Each line below with the word "down" needs to be copied.
··· Data records
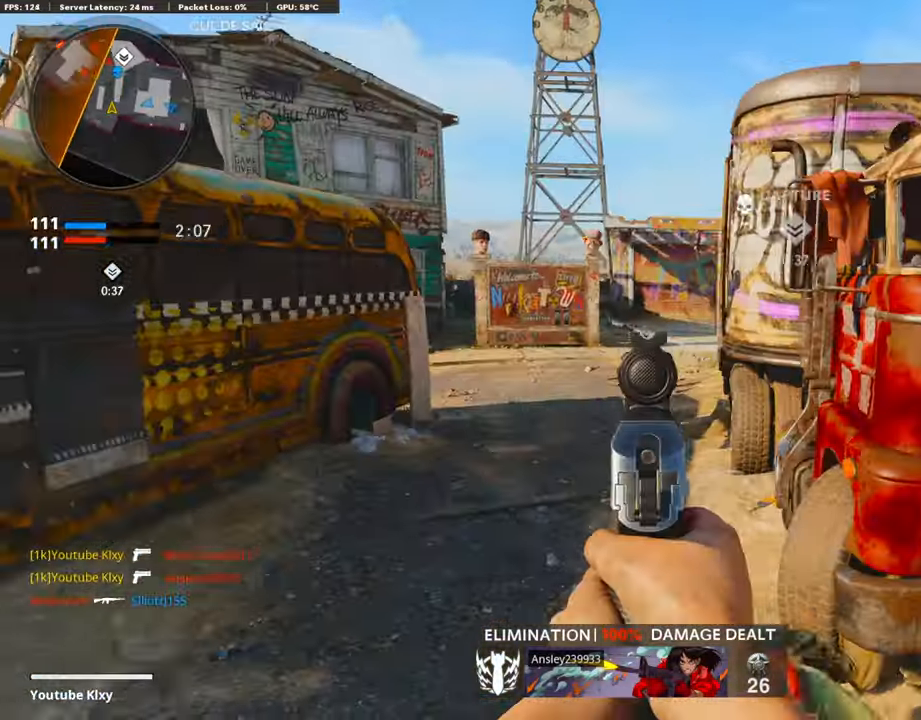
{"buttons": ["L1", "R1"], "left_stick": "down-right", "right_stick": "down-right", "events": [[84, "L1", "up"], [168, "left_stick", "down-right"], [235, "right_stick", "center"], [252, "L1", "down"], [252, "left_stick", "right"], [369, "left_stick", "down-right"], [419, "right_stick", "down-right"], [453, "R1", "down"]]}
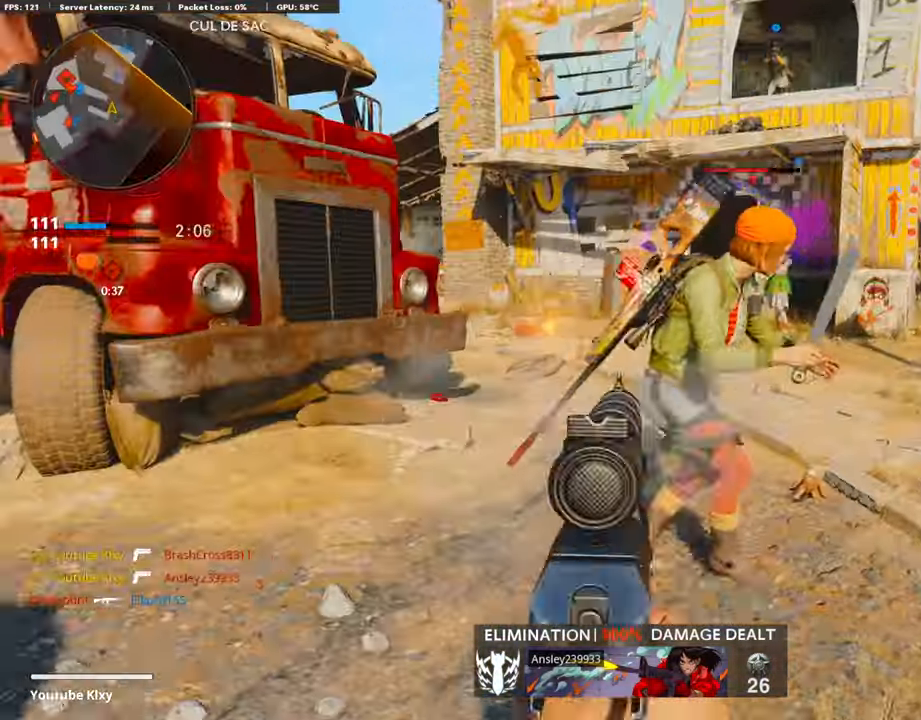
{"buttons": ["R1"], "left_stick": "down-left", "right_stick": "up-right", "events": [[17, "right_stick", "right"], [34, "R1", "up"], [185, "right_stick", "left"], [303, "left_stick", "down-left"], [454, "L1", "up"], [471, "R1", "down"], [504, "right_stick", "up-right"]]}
······
··· Data records
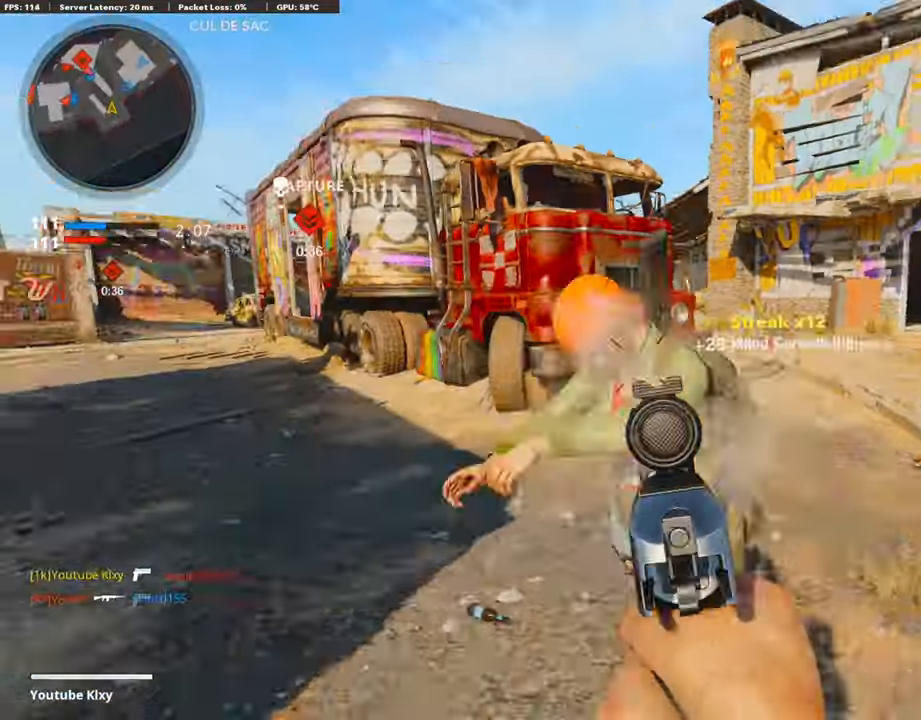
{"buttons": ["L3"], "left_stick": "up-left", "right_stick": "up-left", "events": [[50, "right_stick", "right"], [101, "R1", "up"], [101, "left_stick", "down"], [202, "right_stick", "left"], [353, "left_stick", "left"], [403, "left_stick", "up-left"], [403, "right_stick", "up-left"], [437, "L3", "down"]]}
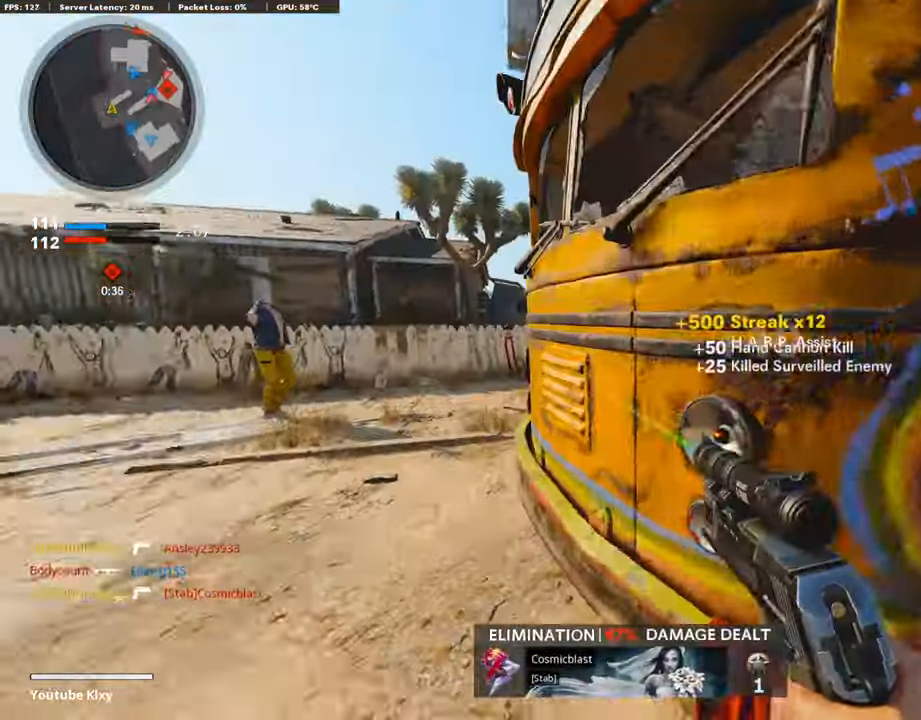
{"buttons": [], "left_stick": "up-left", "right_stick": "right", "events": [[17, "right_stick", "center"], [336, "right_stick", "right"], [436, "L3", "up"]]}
······
> **Task answer**
{"buttons": ["L1", "R1"], "left_stick": "down-right", "right_stick": "down-right", "events": [[84, "L1", "up"], [168, "left_stick", "down-right"], [235, "right_stick", "center"], [252, "L1", "down"], [252, "left_stick", "right"], [369, "left_stick", "down-right"], [419, "right_stick", "down-right"], [453, "R1", "down"]]}
{"buttons": ["R1"], "left_stick": "down-left", "right_stick": "up-right", "events": [[17, "right_stick", "right"], [34, "R1", "up"], [185, "right_stick", "left"], [303, "left_stick", "down-left"], [454, "L1", "up"], [471, "R1", "down"], [504, "right_stick", "up-right"]]}
{"buttons": ["L3"], "left_stick": "up-left", "right_stick": "up-left", "events": [[50, "right_stick", "right"], [101, "R1", "up"], [101, "left_stick", "down"], [202, "right_stick", "left"], [353, "left_stick", "left"], [403, "left_stick", "up-left"], [403, "right_stick", "up-left"], [437, "L3", "down"]]}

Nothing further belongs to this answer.